Il Tribunale di Torino ha imposto a Glovo, piattaforma di consegne a domicilio, di garantire misure specifiche per la sicurezza dei rider. La decisione, resa nota dal sindacato Slang Usb, è divenuta definitiva il 20 agosto 2026 e stabilisce dotazioni e tutele.

Glovo dovrà fornire calzature ergonomiche, abbigliamento adeguato alle diverse condizioni climatiche (estate, inverno, pioggia) e un luogo di riparo durante l'attesa. Obbligatori servizi igienici gratuiti e dispositivi per le alte temperature: copricapo, occhiali da sole UV, crema solare (>30), sali minerali, borraccia termica e acqua.

Obblighi di sicurezza e il precedente giudiziario

Queste misure rientrano nella salute e sicurezza sul lavoro, secondo la legislazione italiana, che impone obblighi al datore di lavoro o al soggetto organizzatore. Slang Usb ha evidenziato la sentenza come un precedente importante, poiché afferma che «il lavoro dei rider non può essere separato dalla responsabilità dell’azienda in termini di salute e sicurezza, e che la subordinazione comporta diritto a sicurezza, strumenti di lavoro e tutele effettive».

Nonostante la definitività della sentenza, Usb denuncia che Glovo non ha ancora adottato le misure prescritte. Il sindacato ha definito la situazione «un fatto gravissimo», accusando Glovo di comportarsi «al di sopra delle regole e delle decisioni delle istituzioni italiane», scaricando la sicurezza sui lavoratori.

Elenco dei compiti =>
1. Indica se ciascuna affermazione concorda con il testo su Glovo, rispondendo sì o no e citando le parole del testo che lo decidono. (a) La sentenza è diventata definitiva il 20 agosto 2026. (b) Glovo ha già adottato le misure prescritte. (c) Tra le dotazioni richieste figura una crema solare con protezione superiore a 30.
2. Secondo il testo su Glovo, chi ha reso nota la decisione del Tribunale di Torino?
3. Scrivi il seguito del testo su Glovo, partendo dopo la sua ultima frase.
Le voci non hanno alcun legame con il testo su Glovo.

Voci fornite =>

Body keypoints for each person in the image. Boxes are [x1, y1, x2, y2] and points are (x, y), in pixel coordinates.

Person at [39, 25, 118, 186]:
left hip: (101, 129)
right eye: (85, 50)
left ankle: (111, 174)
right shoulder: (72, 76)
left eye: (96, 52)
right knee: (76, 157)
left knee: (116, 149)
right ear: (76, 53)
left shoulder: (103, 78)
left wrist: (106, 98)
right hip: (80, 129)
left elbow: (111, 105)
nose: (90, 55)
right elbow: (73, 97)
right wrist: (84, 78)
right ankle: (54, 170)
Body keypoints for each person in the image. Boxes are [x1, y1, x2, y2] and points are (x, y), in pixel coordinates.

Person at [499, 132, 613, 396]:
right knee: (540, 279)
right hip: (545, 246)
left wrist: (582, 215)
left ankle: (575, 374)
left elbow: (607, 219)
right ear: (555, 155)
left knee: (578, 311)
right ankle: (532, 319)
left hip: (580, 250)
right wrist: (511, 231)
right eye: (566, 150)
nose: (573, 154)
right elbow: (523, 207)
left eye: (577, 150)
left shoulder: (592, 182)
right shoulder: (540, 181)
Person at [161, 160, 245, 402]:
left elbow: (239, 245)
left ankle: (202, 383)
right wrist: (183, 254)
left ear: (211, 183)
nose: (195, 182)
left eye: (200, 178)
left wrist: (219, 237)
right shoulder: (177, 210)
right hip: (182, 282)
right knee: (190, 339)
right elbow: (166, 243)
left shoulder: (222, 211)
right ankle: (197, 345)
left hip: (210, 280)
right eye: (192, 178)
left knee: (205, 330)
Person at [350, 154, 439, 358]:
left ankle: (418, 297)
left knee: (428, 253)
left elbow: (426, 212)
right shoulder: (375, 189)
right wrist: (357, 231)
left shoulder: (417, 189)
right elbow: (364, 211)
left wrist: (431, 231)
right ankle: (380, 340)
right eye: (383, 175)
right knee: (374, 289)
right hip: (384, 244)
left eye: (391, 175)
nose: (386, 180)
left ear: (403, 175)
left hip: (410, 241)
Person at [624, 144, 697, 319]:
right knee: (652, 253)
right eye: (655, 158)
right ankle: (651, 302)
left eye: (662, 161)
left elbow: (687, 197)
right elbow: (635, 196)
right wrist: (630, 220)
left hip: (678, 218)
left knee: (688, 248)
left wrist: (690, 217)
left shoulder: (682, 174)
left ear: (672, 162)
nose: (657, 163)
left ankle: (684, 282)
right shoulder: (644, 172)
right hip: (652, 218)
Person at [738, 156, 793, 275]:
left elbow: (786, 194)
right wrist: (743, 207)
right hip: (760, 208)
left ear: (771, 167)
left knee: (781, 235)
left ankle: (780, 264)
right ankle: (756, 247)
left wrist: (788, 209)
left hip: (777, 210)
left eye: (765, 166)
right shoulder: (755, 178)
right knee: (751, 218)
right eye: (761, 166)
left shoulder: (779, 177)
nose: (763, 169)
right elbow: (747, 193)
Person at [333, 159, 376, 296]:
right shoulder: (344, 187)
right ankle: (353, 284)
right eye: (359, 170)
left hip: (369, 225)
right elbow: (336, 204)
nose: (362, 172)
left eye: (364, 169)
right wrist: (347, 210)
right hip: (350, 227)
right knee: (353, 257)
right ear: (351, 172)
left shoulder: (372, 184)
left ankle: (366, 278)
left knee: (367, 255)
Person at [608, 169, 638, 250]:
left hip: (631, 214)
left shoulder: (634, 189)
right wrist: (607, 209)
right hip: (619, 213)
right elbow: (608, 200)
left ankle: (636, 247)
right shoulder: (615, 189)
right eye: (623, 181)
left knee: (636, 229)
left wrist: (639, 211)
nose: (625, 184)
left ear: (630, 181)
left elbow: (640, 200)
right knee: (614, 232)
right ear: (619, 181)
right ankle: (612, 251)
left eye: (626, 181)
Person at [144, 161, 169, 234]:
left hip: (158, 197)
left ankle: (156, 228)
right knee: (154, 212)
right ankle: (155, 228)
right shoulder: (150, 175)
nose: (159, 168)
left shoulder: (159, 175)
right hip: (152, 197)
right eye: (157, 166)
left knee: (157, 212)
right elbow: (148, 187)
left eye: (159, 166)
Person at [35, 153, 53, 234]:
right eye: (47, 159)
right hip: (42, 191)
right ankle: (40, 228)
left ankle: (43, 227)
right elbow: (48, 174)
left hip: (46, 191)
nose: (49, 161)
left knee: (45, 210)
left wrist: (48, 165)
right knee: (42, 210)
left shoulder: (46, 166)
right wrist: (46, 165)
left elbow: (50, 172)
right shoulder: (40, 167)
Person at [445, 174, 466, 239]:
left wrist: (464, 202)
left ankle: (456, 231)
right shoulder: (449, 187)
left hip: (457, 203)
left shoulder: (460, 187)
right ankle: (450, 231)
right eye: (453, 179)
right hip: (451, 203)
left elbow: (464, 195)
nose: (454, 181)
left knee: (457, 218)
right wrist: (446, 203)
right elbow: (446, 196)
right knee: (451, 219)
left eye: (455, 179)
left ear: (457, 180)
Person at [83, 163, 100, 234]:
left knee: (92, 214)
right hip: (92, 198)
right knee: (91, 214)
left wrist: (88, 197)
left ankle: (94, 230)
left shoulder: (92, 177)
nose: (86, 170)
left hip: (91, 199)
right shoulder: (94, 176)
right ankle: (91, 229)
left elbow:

Risposte ai compiti =>
1.
(a) Sì: «è divenuta definitiva il 20 agosto 2026».
(b) No: «Glovo non ha ancora adottato le misure prescritte».
(c) Sì: «crema solare (>30)».

2. Il sindacato Slang Usb.

3.
Implicazioni della sentenza e le richieste del sindacato

Il provvedimento si inserisce nel dibattito sulla gig economy e sulla natura del rapporto tra rider e piattaforme. Il richiamo alla «subordinazione» di Slang Usb collega la questione alla disciplina tradizionale del lavoro dipendente, con obblighi stringenti di protezione e prevenzione rischi. Il sindacato ha già segnalato la situazione alle istituzioni competenti e agli organi di vigilanza, chiedendo un controllo sull’effettiva applicazione.

La sentenza rafforza l'idea che, anche nelle consegne a domicilio, l'azienda debba assumersi responsabilità dirette per la tutela della salute e sicurezza dei lavoratori. Le dotazioni richieste mirano a ridurre i rischi e garantire condizioni più sicure.